Dataset records:
--------

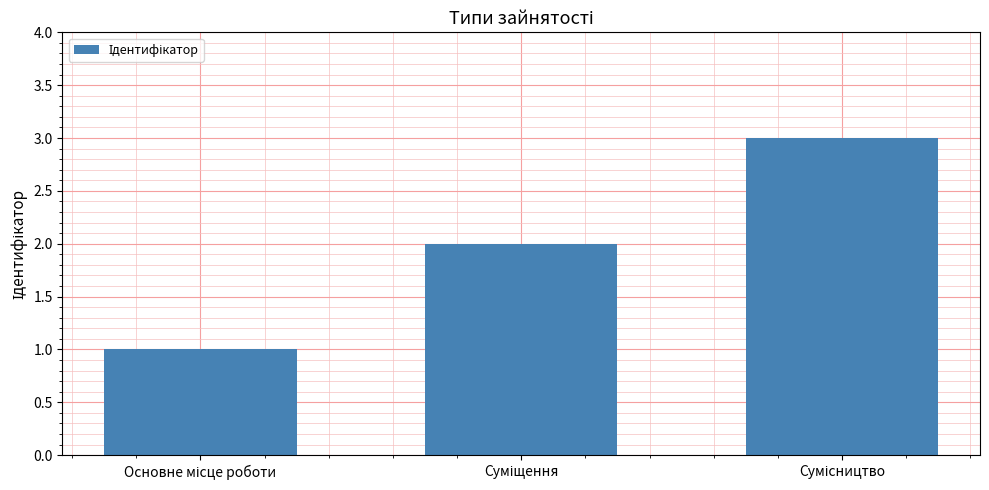

What is the sum of all values?

6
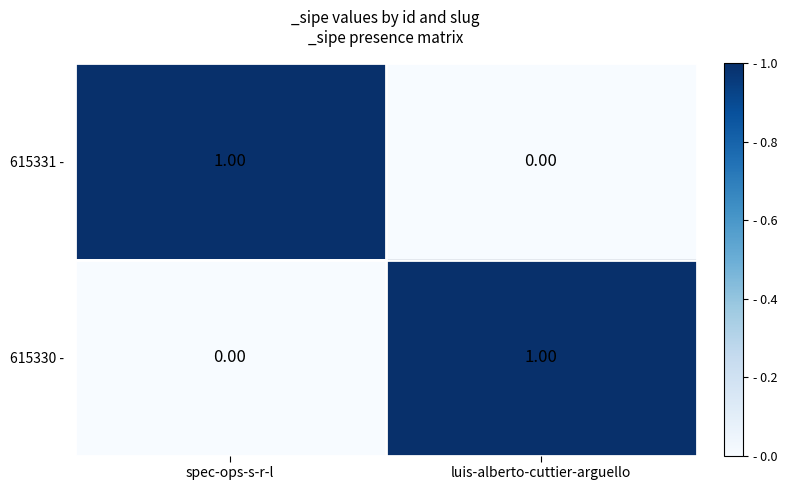

Which category has the highest value in the 615330 - series?

luis-alberto-cuttier-arguello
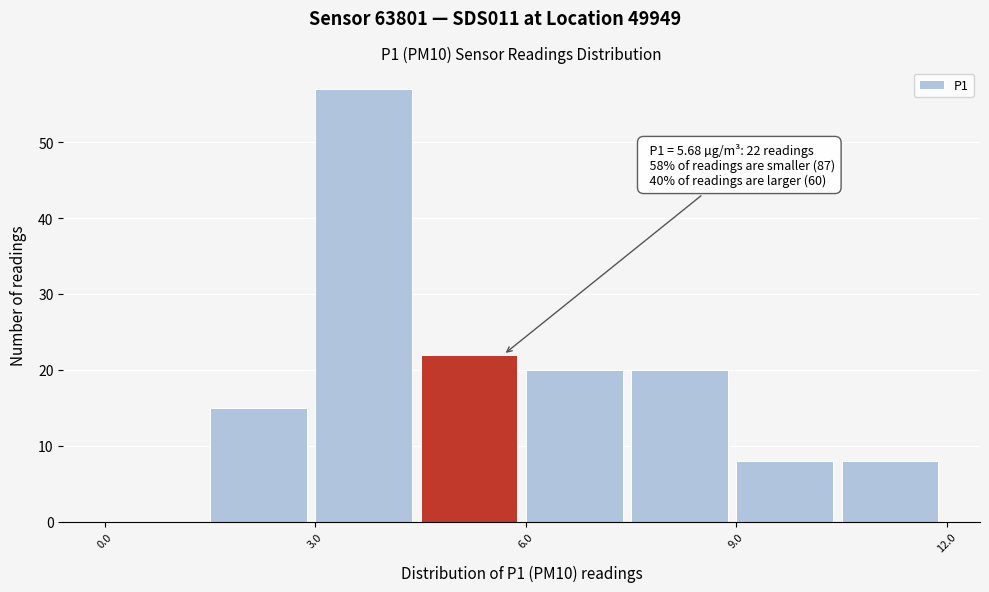

Around what value on the x-axis is the tallest bar? Give the approximate position of its centre, as read against the axis.

3.5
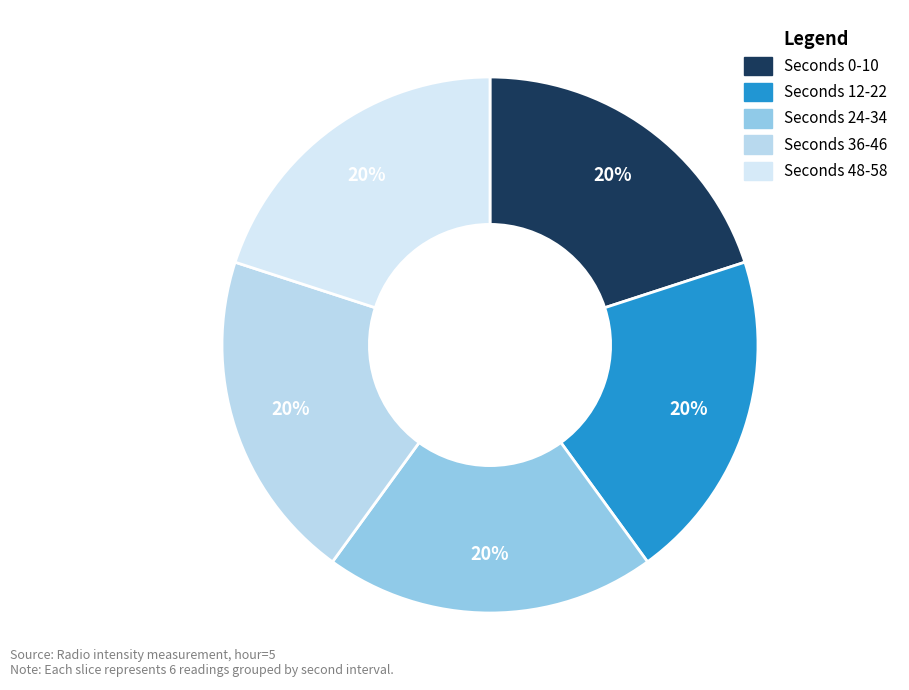

To the nearest percent, what is the average slice percentage?

20%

--------

### Your task
Copy out every line of the records above word for word, leaving out the pictures.

### Response area
What is the sum of all values?

6

Which category has the highest value in the 615330 - series?

luis-alberto-cuttier-arguello

Around what value on the x-axis is the tallest bar? Give the approximate position of its centre, as read against the axis.

3.5

To the nearest percent, what is the average slice percentage?

20%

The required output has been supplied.